- Theatrical release poster
- Spanish: Nubes de verano
- Directed by: Felipe Vega
- Screenplay by: Felipe Vega; Manuel Hidalgo;
- Produced by: Gerardo Herrero; Marta Esteban;
- Starring: Roberto Enríquez; Natalia Millán; David Selvas; Irene Montalà; Roger Casamajor;
- Cinematography: Alfonso Parra
- Edited by: Ángel Hernández Zoido
- Music by: Josep Sanou
- Production companies: Tornasol Films; Messidor Films;
- Distributed by: Alta Classics
- Release dates: 26 April 2004 (Málaga); 30 April 2004 (Spain);
- Country: Spain
- Languages: Spanish; Catalan;

= Summer's Clouds =

Summer's Clouds (Nubes de verano) is a 2004 Spanish drama film directed by Felipe Vega.
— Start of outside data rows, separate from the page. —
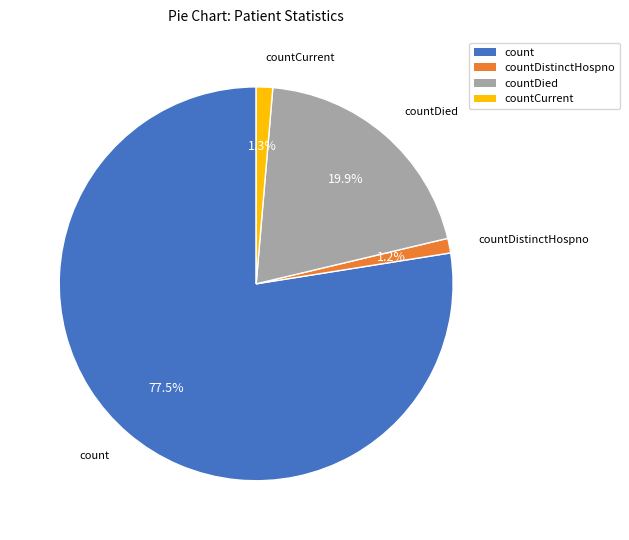

How many segments does this pie chart have?

4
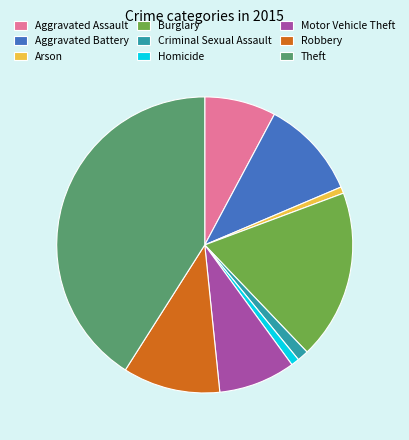

Do Homicide and Criminal Sexual Assault together represent more than half of the pie?

No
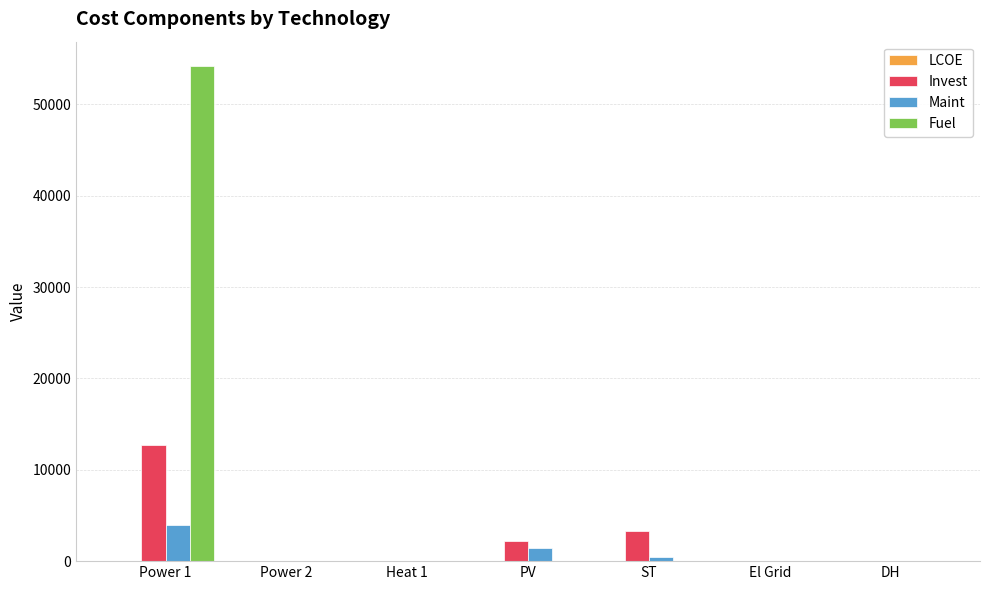

Between Power 1 and El Grid, which series saw the biggest shift?

Fuel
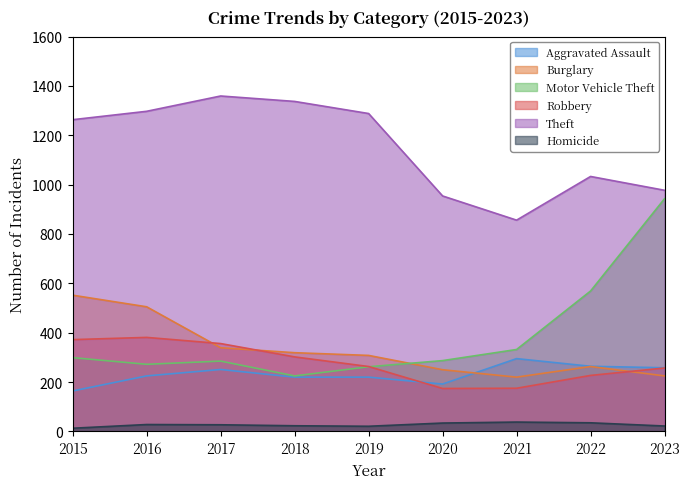

Reading right to left, extract all data points from this chart.

Aggravated Assault: 2023=258	2022=264	2021=295	2020=192	2019=220	2018=220	2017=251	2016=225	2015=164
Burglary: 2023=225	2022=263	2021=220	2020=250	2019=308	2018=319	2017=339	2016=505	2015=552
Motor Vehicle Theft: 2023=943	2022=569	2021=332	2020=287	2019=262	2018=225	2017=285	2016=272	2015=299
Robbery: 2023=257	2022=227	2021=175	2020=174	2019=263	2018=302	2017=356	2016=381	2015=372
Theft: 2023=977	2022=1033	2021=856	2020=954	2019=1288	2018=1337	2017=1359	2016=1297	2015=1263
Homicide: 2023=22	2022=35	2021=38	2020=34	2019=21	2018=23	2017=27	2016=28	2015=13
It features Roberto Enríquez, Natalia Millán, David Selvas, Irene Montalà, and Roger Casamajor.

== Plot ==
Set on the Costa Brava, in the Baix Empordà, a couple from Madrid (Ana and Daniel) and their son (Manuel) move in there to have a Summer vacation, coming across local Marta, Marta's boyfriend Tomás and cousin Robert.

== Production ==
The film is a Tornasol Films and Messidor Films production. Shooting began in 2003 on the Costa Brava, Catalonia. It features dialogue in Spanish and Catalan.

== Release ==
The film was presented at the 7th Málaga Film Festival in April 2004. Distributed by Alta Classics, it was released theatrically in Spain on 30 April 2004.

== Reception ==
Jonathan Holland of Variety deemed Summer's Clouds to be an "satisfyingly rounded and thought-provoking piece, gratifying both heart and head".

Nuria Vidal of Fotogramas rated the film 3 out of 5 stars, highlighting the discovery of Millán and Montalà as the best thing about the film.

Alberto Bermejo of El Mundo rated the film with 4 stars, writing that it "shows with beautiful simplicity how complex people can be, and are."